- _Resolva o seguinte_
A - No texto sobre responsabilidade civil e acidentes de trabalho, qual dispositivo do Código Civil contém a cláusula geral aplicada à atividade de motoboy?
B - Prossiga com o texto sobre responsabilidade civil e acidentes de trabalho, a partir do ponto em que ele termina.

┌─ Texto extraído

O estudo profundo da jurisprudência do Tribunal Superior do Trabalho acerca da responsabilidade civil objetiva e os acidentes de trabalho revela a existência de sincretismo equivocado, mormente porque muitos dos julgados confundem os requisitos de um microssistema com outro. Também observamos que os julgados derivam da simples atividade de risco a certeza da condenação, sem perquirir quanto às excludentes de nexo causal que a legislação admite, transformando, por interpretação inadvertida, responsabilidade objetiva comum em responsabilidade por risco integral, a qual, recordemos, não tem incidência nas relações de trabalho.

Um julgado paradigmático reconheceu que a atividade de motoboy é de risco, fazendo incidir nessa hipótese a cláusula geral codificada do art. 927, parágrafo único, do Código Civil.[82] Até aqui não dissentimos da conclusão do julgado.[83] Os equívocos tiveram início quando o julgado derivou desse enquadramento a certeza da indenização, desconsiderando a excludente de nexo causal presente no caso, qual seja o assalto seguido de morte. Se o motoboy transportasse valores, cargas preciosas etc., até poder-se-ia assentir com a teoria de que os assaltos não são imprevisíveis e externos à atividade, antes seriam riscos conexos a ela. Contudo, no caso dos autos, a hipótese fática passou ao largo dessa especificidade, na medida em que se tratava de motoboy entregador de encomendas comuns. Outro equívoco do acórdão foi invocar disposições da legislação previdenciária especial (Lei n. 8.213 de 1991) para o fim de caracterização de acidente de trabalho, misturando as consequências de natureza jurídica previdenciária com as de natureza civil.[84]

Em outra situação, analisando acidente de trabalho em que se discutia a responsabilidade do dono da obra e do empregador do trabalhador vitimado, asseverou com acerto que a irresponsabilidade do dono da obra, prevista na OJ n. 191 da SDI-1, é restrita às verbas de natureza jurídica trabalhista, nada dizendo quanto à responsabilidade civil. Contudo, em nosso sentir, equivocou-se a decisão ao manter a responsabilidade solidária entre o dono da obra e a empregadora no caso concreto ao argumento de que ambas concorreram para o acidente. A atuação concorrente do dono da obra teria se dado porque se “esquivou de fiscalizar o cumprimento das obrigações” quanto à segurança e saúde do trabalhador, assim “agiu com culpa e deve ser responsabilizada solidariamente”.[85] A questão central é saber se o contratante de uma empreiteira tem a obrigação legal de fiscalizar e exigir que essa última adote as medidas de prevenção de acidentes de trabalho, como o uso de EPI. Inobstante o senso comum direcione a conclusão da existência dessa obrigação, na verdade ela não existe, ressalvados os casos de contratações pelo Poder Público mediante procedimento formal de licitação. Por outras palavras, não há obrigação legal alguma – daí porque não se cogita de omissão culposa do dono da obra – de fiscalização quanto às medidas de prevenção de acidentes de trabalho inseridas na relação jurídica entre o trabalhador e o empregador. Não havendo obrigação de fiscalização, decorre que não há omissão e muito menos participação ilícita na ocorrência do dano, requisito indispensável à imposição da condenação solidária, na forma do art. 942 do Código Civil, incorretamente invocado pela decisão.

└─
┌─ Excertos das linhas

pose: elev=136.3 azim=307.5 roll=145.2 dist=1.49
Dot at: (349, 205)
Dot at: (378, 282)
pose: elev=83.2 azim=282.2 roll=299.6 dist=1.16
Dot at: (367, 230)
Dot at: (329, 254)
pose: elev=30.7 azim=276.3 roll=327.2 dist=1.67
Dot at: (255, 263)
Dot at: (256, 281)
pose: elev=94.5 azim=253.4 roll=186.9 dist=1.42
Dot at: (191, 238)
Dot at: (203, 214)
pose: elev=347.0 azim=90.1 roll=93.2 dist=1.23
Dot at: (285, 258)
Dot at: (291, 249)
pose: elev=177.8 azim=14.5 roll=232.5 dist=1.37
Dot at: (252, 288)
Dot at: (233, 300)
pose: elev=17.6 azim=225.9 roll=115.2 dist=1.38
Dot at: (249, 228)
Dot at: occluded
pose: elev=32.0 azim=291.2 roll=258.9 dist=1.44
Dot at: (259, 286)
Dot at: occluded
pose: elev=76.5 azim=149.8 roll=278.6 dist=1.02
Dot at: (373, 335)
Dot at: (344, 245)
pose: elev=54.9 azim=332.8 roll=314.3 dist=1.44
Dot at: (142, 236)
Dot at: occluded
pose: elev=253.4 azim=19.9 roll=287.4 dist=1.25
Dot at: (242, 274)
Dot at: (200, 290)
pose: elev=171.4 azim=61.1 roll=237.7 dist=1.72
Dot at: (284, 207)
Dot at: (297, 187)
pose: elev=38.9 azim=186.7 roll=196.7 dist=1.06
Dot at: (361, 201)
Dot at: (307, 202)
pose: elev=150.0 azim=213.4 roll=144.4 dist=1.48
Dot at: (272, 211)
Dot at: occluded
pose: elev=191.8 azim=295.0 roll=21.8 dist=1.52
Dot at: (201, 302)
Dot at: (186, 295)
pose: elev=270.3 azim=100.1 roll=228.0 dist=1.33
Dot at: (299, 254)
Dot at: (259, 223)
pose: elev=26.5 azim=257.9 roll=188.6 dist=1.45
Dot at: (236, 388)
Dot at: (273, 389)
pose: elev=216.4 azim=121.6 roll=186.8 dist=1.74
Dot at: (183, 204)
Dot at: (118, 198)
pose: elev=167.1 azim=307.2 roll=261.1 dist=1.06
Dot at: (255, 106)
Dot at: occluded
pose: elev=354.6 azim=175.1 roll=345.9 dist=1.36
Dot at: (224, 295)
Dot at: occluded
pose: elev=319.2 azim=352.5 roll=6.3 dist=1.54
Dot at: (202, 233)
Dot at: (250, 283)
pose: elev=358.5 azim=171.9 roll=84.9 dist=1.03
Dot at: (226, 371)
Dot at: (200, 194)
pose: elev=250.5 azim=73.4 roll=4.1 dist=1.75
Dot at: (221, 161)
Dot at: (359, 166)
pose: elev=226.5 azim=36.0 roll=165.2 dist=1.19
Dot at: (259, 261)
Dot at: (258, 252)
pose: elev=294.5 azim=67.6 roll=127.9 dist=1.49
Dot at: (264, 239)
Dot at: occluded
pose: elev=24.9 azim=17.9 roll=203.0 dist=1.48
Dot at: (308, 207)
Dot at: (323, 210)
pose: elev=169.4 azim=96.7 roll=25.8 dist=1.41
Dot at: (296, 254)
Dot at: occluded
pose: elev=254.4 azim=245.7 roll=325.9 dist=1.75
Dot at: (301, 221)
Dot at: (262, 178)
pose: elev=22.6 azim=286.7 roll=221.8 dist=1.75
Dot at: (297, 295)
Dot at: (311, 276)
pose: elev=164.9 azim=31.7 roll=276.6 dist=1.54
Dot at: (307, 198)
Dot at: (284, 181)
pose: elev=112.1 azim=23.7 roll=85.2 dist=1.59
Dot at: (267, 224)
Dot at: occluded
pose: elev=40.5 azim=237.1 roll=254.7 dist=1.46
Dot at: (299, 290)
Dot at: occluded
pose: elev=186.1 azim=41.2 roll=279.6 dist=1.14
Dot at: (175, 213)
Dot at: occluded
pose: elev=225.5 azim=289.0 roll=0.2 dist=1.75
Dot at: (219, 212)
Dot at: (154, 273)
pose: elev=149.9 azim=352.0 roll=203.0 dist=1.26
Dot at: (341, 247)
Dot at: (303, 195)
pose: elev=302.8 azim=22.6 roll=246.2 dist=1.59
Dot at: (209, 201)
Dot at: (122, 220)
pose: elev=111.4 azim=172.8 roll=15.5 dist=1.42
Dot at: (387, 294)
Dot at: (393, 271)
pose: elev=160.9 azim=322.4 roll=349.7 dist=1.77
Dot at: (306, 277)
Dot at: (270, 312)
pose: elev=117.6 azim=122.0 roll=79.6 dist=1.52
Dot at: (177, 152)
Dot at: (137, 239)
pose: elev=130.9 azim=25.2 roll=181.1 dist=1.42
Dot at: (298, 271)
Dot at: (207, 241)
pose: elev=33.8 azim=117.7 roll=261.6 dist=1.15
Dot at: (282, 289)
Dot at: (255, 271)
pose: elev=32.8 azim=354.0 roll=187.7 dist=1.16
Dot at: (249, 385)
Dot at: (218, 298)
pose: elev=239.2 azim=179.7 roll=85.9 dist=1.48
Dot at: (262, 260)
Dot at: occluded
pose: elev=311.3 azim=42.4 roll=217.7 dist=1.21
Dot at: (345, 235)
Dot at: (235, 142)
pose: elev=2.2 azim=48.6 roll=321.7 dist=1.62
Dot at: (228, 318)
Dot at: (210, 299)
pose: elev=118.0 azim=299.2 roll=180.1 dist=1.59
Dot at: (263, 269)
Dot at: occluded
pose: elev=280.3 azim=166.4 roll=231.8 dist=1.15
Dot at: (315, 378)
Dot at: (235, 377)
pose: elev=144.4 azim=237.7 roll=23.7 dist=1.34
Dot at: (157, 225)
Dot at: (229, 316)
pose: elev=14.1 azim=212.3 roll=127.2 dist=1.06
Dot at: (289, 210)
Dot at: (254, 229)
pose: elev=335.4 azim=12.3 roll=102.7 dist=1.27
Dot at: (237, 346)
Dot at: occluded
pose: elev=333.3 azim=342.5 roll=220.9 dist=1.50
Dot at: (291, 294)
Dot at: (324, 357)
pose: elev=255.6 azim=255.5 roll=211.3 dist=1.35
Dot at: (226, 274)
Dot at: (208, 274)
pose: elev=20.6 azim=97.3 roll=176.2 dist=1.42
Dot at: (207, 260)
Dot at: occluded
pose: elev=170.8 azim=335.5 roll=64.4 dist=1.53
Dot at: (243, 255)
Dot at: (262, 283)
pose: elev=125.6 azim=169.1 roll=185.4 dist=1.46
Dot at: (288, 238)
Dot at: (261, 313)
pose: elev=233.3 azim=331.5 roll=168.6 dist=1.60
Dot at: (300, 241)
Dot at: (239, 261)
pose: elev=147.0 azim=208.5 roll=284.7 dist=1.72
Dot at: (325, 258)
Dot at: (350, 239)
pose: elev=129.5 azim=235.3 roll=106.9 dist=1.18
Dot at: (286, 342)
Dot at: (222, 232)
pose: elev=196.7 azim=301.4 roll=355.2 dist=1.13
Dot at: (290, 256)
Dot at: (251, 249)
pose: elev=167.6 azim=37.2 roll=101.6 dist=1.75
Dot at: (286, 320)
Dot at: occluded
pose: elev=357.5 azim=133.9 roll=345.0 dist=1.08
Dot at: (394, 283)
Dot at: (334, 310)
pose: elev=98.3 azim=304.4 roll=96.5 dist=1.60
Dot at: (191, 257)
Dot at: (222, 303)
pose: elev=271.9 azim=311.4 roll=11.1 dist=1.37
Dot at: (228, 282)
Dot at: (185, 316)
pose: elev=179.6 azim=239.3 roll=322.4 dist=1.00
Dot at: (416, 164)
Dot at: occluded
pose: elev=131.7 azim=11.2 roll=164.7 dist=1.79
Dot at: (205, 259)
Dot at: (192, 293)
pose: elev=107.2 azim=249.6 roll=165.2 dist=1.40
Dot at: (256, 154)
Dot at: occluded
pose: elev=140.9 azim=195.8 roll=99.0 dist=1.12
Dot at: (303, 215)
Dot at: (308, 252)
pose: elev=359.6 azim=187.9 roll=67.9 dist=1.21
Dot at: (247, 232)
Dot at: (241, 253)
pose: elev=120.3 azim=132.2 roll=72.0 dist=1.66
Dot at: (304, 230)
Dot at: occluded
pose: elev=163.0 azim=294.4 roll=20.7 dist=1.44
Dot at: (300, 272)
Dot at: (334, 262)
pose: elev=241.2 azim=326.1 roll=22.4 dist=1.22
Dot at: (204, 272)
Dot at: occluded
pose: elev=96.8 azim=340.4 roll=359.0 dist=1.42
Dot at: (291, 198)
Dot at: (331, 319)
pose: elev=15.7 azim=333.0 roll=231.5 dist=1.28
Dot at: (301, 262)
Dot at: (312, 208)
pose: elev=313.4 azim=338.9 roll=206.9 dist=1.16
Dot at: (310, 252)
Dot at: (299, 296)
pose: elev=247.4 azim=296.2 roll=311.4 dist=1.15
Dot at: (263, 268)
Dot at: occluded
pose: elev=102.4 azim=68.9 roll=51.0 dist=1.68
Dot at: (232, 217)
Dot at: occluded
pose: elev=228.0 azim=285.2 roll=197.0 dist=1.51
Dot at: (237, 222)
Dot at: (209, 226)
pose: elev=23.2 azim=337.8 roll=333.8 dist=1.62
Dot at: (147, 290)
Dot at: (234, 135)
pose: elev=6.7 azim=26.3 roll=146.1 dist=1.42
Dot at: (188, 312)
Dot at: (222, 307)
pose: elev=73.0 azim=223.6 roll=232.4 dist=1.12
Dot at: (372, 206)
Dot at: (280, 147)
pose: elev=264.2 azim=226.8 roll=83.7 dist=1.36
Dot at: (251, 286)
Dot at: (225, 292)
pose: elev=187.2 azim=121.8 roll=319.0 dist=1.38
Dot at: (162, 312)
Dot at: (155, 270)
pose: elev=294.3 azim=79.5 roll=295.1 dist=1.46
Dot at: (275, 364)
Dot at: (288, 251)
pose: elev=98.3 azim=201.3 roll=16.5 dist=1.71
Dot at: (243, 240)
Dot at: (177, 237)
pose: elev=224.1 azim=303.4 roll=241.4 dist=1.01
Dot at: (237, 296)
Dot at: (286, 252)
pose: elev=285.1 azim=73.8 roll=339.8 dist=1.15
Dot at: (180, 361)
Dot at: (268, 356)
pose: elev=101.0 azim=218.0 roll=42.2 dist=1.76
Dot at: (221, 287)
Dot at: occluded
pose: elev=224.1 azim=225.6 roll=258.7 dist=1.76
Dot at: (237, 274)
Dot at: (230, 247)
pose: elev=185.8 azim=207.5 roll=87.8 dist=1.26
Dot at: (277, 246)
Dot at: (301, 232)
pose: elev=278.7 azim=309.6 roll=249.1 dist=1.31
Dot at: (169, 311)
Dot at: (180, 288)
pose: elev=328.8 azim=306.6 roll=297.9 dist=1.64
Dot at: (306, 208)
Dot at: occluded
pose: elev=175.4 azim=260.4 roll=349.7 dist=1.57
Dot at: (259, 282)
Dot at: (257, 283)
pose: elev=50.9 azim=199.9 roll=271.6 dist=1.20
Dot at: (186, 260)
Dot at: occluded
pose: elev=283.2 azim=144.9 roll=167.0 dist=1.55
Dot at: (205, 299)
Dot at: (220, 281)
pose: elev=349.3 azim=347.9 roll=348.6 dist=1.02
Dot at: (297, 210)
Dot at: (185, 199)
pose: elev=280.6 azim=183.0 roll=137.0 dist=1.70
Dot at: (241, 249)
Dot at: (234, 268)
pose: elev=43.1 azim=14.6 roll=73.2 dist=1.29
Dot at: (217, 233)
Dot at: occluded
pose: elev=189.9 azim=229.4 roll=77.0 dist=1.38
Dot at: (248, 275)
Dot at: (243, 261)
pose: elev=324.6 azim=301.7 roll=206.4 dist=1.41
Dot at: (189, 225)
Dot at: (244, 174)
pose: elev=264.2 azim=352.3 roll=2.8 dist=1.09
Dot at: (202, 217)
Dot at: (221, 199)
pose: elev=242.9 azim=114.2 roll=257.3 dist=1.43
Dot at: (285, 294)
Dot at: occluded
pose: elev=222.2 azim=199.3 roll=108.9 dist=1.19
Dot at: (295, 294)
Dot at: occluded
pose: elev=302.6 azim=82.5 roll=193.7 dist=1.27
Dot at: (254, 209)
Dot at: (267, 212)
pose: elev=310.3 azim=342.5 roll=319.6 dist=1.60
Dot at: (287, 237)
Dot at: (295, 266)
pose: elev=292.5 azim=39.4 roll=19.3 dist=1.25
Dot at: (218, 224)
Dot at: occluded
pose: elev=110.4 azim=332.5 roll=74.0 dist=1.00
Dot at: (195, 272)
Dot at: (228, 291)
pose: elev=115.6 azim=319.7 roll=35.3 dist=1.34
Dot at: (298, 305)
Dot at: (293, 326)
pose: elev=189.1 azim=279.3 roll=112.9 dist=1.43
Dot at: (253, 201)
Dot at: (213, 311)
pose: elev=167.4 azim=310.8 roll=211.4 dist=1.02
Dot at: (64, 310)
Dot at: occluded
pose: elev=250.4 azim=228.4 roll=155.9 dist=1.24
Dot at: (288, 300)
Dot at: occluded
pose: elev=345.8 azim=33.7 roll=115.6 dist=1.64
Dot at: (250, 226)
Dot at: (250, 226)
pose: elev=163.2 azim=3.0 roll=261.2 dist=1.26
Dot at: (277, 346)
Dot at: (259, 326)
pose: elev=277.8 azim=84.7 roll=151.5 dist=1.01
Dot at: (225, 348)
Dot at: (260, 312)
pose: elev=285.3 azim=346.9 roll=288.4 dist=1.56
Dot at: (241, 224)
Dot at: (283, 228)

└─

- _Respostas em sequência_
A - O art. 927, parágrafo único, do Código Civil.

B -
Noutro caso idêntico[86], a decisão também perfilhou a distinção entre a responsabilidade do dono da obra quanto às verbas trabalhistas e civis, admitindo a responsabilidade no último caso. Entretanto, também avançou para condenar, desta feita subsidiariamente, o dono da obra pelas indenizações civis. Sequer o acórdão debateu o fundamento da responsabilidade do dono da obra; não investigou se era objetiva ou subjetiva no caso dos autos, para discutir sua eventual culpa. Invocou, como meros topos argumentativos, que houve atuação culposa do dono da obra, sem apontar qual, bem como enunciou alguns princípios para concluir que condenava “como forma de tornar efetivos os princípios da dignidade da pessoa humana e da valorização do trabalho em ordem a afastar o uso abusivo do direito daquele em benefício do qual o serviço fora prestado (dono da obra).”[87]

Também é divergente a posição no âmbito do Tribunal Superior do Trabalho quanto à atividade de motorista ser de risco ou não, havendo decisões recentes em ambos os sentidos.[88] Embora em nossa opinião não consideremos a atividade de motorista como de risco, essa não é a questão principal, na medida em que a correto enquadramento é um problema interpretativo judicial. O decisivo é, mesmo para aqueles que entendem que a atividade de motorista seja de risco, enquadrando-a no microssistema do art. 927, parágrafo único, do Código Civil, compreender que a modalidade é objetiva comum, ou seja, a legislação admite que o réu prove uma das quatro excludentes de nexo causal (fortuito externo, força maior, fato de terceiro e fato exclusivo da vítima), o que tem ficado fora de debate nas decisões da Corte; para os acórdãos, têm bastado dizer que a atividade é de risco, inserindo-a na cláusula geral codificada, para, em “salto heróico”, derivar a condenação, sem a necessária investigação do requisito do nexo causal e da hipóteses de seu rompimento.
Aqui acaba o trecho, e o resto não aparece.